The ratio of the waveform’s pk-pk and 2.0 (the highest pk-pk permitted by the library file definition) is stored as a global multiplier and used to set and display the PCGU1000’s output amplitude scaled to the library waveform.
An additional routine dynamically calculates a library waveform’s true RMS and displays same whenever a library sourced waveform is being generated. This is done by multplying each of the waveform library’s data point values by the PCGU1000’s amplitude setting, Squaring the result and accumulating the sum of the squares. This value is then divided by the number of data points to find the Mean (average) of all the squared values, and added to the square of the generator’s offset setting.
The square Root of this sum is the RMS voltage of the arbitrary waveform. I have found this to be quite accurate when viewed from an overall perspective of what’s going on. Here are some shots of my application and FGU.exe, and screenshot’s of the output from my Lecroy Wavejet 322.
A classic “ringing” waveform (1001 points), you can see that the amplitude is set to 5.00 Vpp and that the calculated RMS is 707,0 mV. Note that the amplitude sent to FGU.exe is 5.65 V; this is what we have to tell the PCGU1000 to get 5.0 Vpp at the waveform.

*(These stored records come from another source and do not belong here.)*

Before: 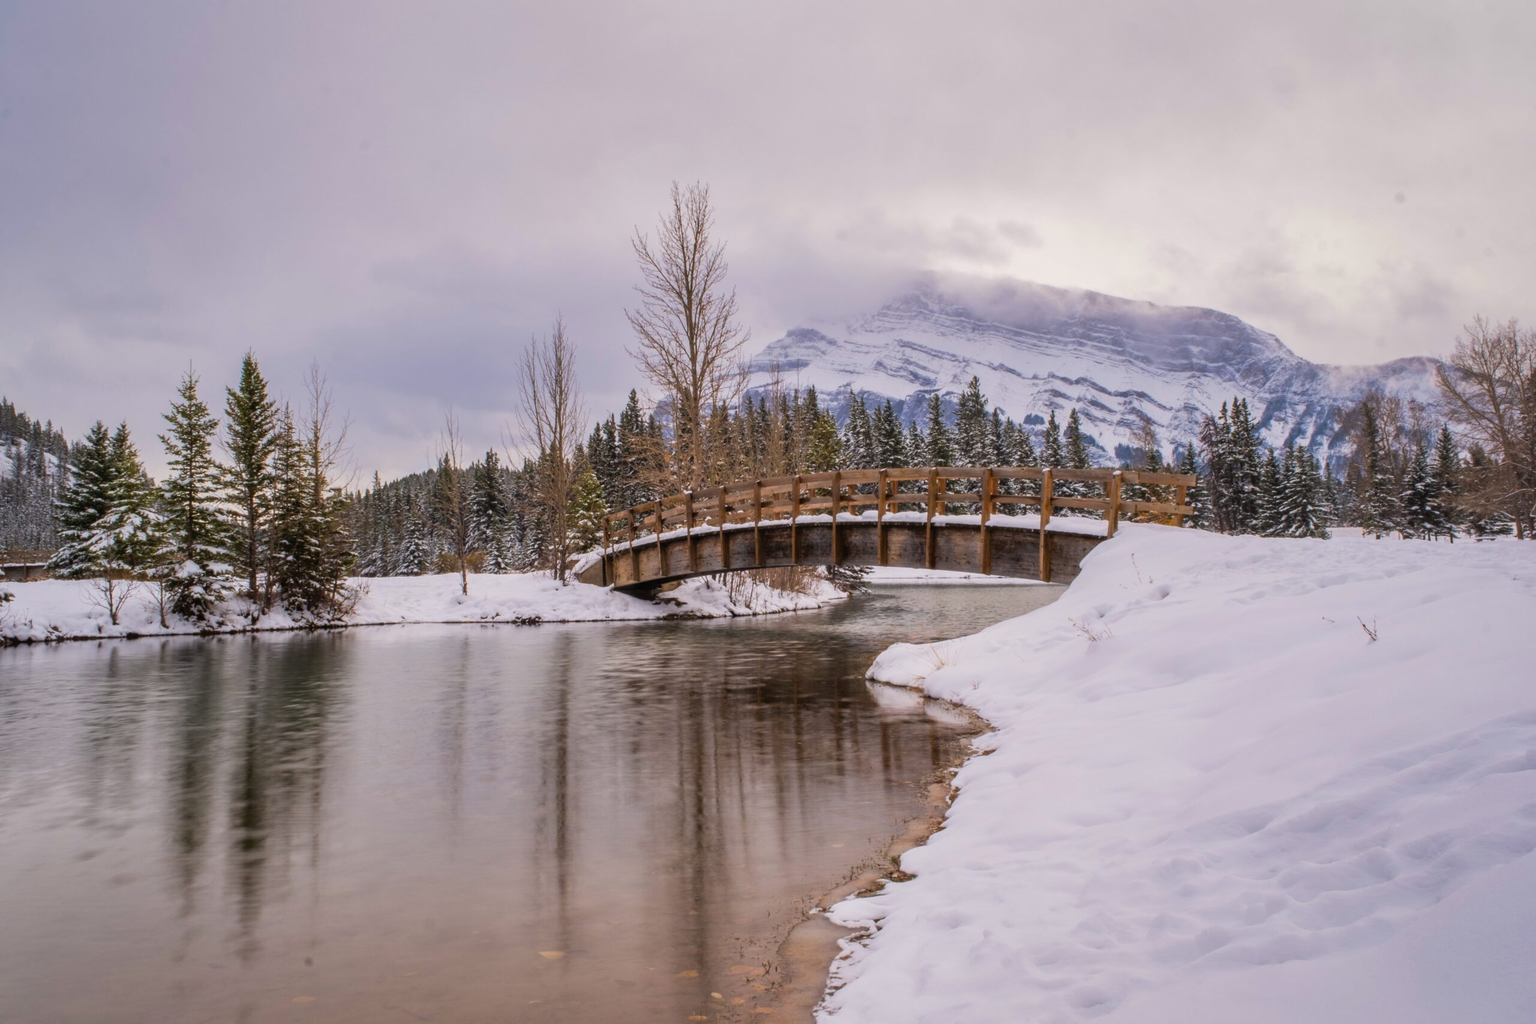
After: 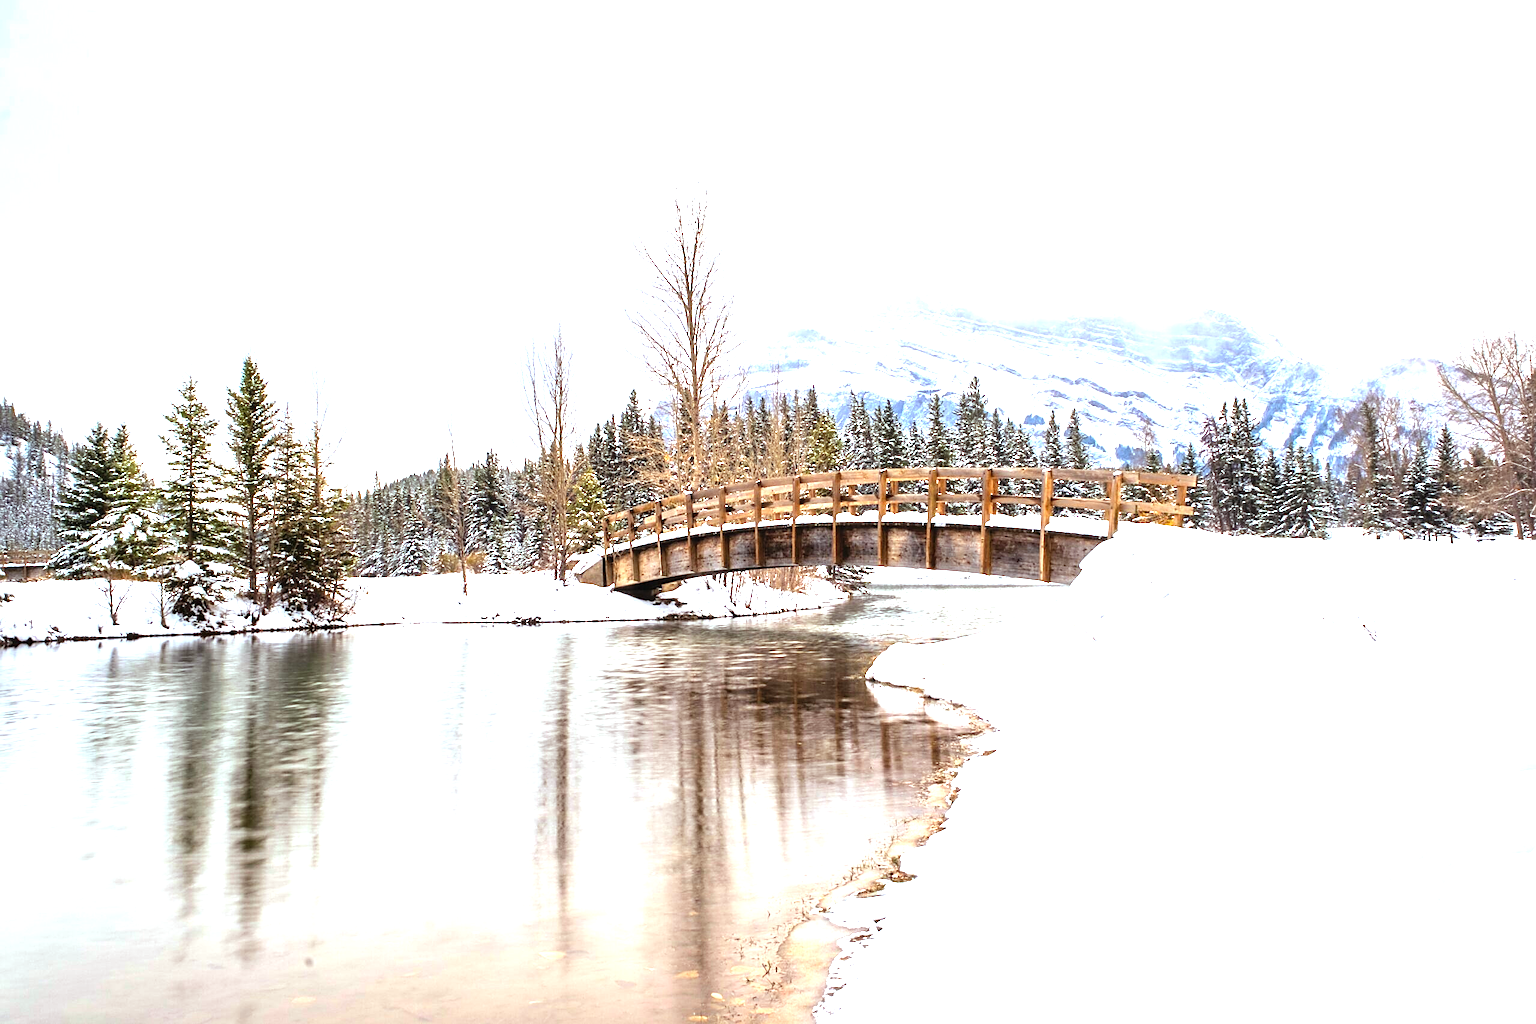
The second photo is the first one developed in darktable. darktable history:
levels: levels [0, 0.281, 0.562]
sharpen: on, module defaults
color balance rgb: highlights gain › chroma 4.073%, highlights gain › hue 198.84°, perceptual saturation grading › global saturation -3.054%, perceptual saturation grading › shadows -3.012%
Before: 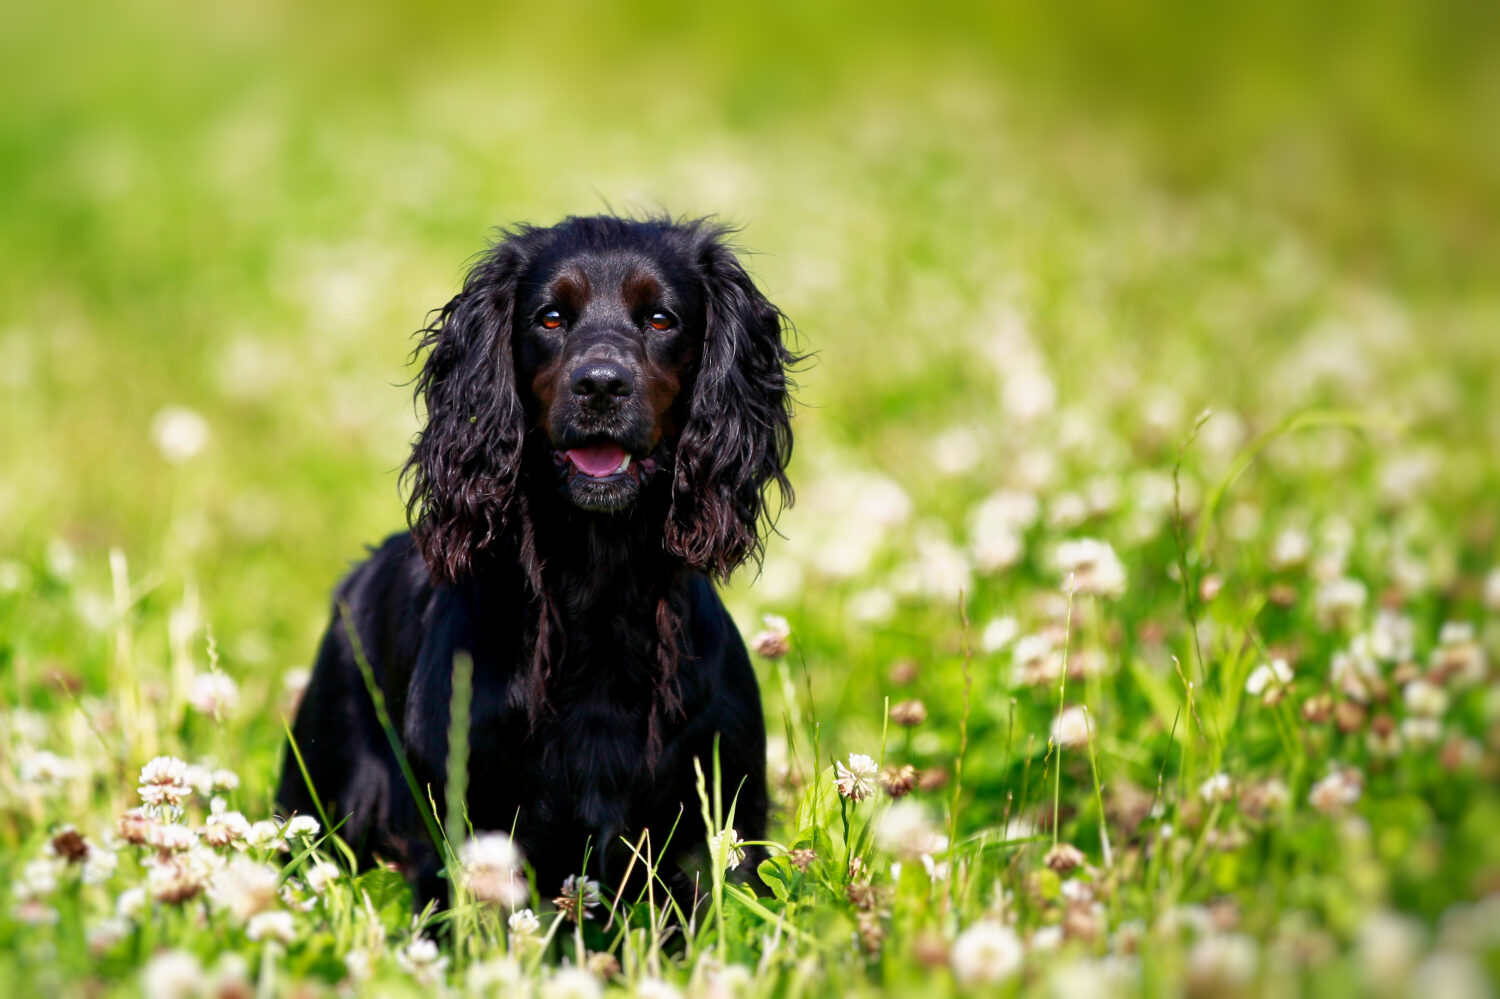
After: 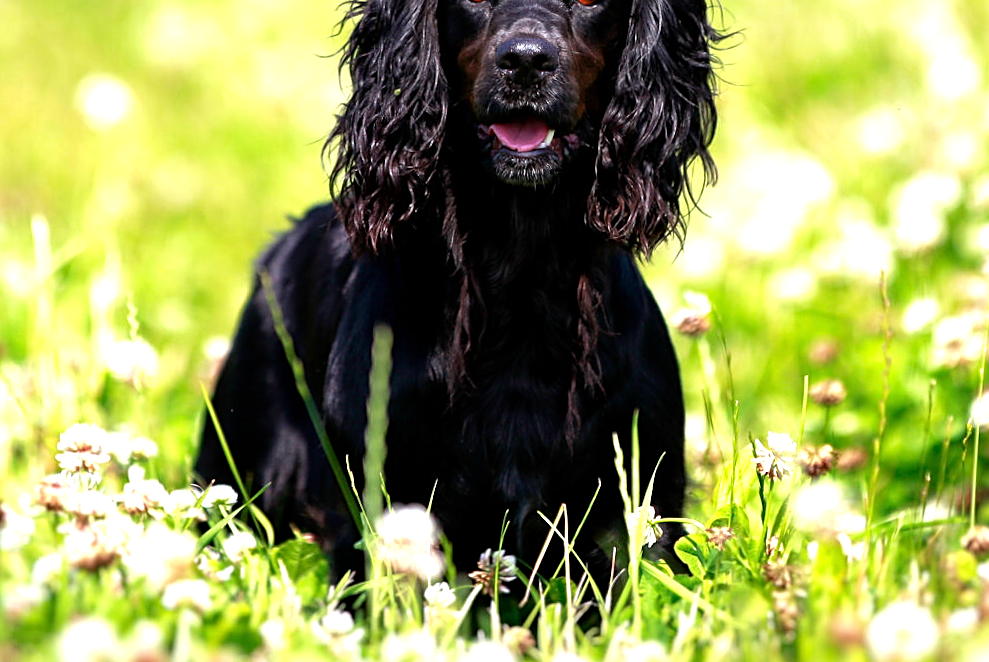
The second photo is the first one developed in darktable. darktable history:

Here is the screen dump from the 'scope, note that the oscilloscope’s measured pk-pk is 4.999 V, and the RMS is 707.6 mV – pretty close!
Here is my old favourite. A 5 uS pulse from an old pulse injector, captured by the Wavejet in a CSV file, and converted to a PCGU1000 library; as above the waveform pk=pk is set at 5.00 V, the calculated waveform RMS is 2.794 V. Note that in order to get 5.0 Vpp in the waveform the PCGU1000 had to be set to 9.15 Vpp; this is due to the waveform’s have a positive displacement and limits the maximum waveform pk-pk to 5,46 V or so.
Here’s what the scope had to say, 5.000 Vpp and 2.749 Vrms–not as close as above but within +/- 2% which is not bad for what is a much more complex waveform (5000 points).
The greatest error I have so far found has been in the +/- 5% range, with the piano1.lib (very complex) and pulses1.lib (very tersely described with only 9 data points) libraries that ship with PCLab-2000SE. I have tested just about all the sample waves, with both positive and negative offsets, and been pleased with the correlation of the calculated and measured values.
Operation with the standard waveforms (sine, square, and triangle), and the sweep functions are as in prior versions. Please let me know what problems or issues you have, and if you find the application useful.
I am working on documentation (I am certain you all know how much programmers like doing that), and will post a complete package when it is available.